Excerpt ->

BEGIN

A therapist can serve as a supportive listener as each partner expresses his or her emotions regarding the Infidelity. A therapist also can help the couple determine their needs and future goals for the relationship. Often, a couple wishes to repair and rebuild the relationship, even if one partner isn’t entirely certain this goal can be accomplished. In this case, a therapist can assist by helping each partner discover his or her level of commitment to the relationship, teaching the partners skills for rebuilding trust and guiding the couple through the healing process.
A therapist also can help clarify the true nature of the relationship by encouraging an open evaluation of the relationship’s strengths and weaknesses. If unhealthy patterns exist – such as codependency, emotional abuse or repeated affairs – the therapist may call these behaviors into question. In addition, therapy can help those people who feel they are to blame for the Infidelity work through these feelings and develop a new perspective.
When a couple decides to end their relationship, a therapist can still be of assistance to both partners. The partner who was betrayed may find it beneficial to discuss his or her anger and feelings of inadequacy. And a therapist can help both partners cope with the trauma of the loss of their life partner.

END

Data records ->
BEGIN

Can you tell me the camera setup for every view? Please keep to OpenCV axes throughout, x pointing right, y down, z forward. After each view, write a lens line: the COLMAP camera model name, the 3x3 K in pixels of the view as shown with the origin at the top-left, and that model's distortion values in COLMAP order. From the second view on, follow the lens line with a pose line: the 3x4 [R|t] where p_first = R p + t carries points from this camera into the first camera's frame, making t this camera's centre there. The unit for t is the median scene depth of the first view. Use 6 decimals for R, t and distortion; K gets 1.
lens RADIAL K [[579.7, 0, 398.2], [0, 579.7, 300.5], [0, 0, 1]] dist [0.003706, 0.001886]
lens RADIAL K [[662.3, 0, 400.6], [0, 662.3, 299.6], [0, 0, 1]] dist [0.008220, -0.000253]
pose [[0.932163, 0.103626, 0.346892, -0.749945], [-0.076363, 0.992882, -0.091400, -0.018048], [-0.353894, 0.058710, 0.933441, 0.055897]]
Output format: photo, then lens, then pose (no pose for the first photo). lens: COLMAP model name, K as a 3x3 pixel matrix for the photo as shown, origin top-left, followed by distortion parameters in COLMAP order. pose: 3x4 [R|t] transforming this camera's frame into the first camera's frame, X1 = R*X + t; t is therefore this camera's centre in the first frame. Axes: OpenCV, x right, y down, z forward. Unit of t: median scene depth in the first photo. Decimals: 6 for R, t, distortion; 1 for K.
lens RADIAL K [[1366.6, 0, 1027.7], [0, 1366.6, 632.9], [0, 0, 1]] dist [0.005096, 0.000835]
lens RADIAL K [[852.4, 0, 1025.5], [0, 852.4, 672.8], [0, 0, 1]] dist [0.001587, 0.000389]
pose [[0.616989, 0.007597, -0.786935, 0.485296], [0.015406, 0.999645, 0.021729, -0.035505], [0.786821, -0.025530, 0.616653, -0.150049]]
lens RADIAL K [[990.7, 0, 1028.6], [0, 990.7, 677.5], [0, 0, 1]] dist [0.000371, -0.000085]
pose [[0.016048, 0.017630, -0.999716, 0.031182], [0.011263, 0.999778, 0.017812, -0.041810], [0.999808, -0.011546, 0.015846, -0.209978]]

END

Your assignment -> According to the excerpt on therapy after infidelity, why would a therapist encourage an open evaluation of the relationship's strengths and weaknesses? Answer in one to three sentences.

Written answer -> The evaluation helps clarify the true nature of the relationship. If it brings to light unhealthy patterns such as codependency, emotional abuse, or repeated affairs, the therapist may call those behaviors into question.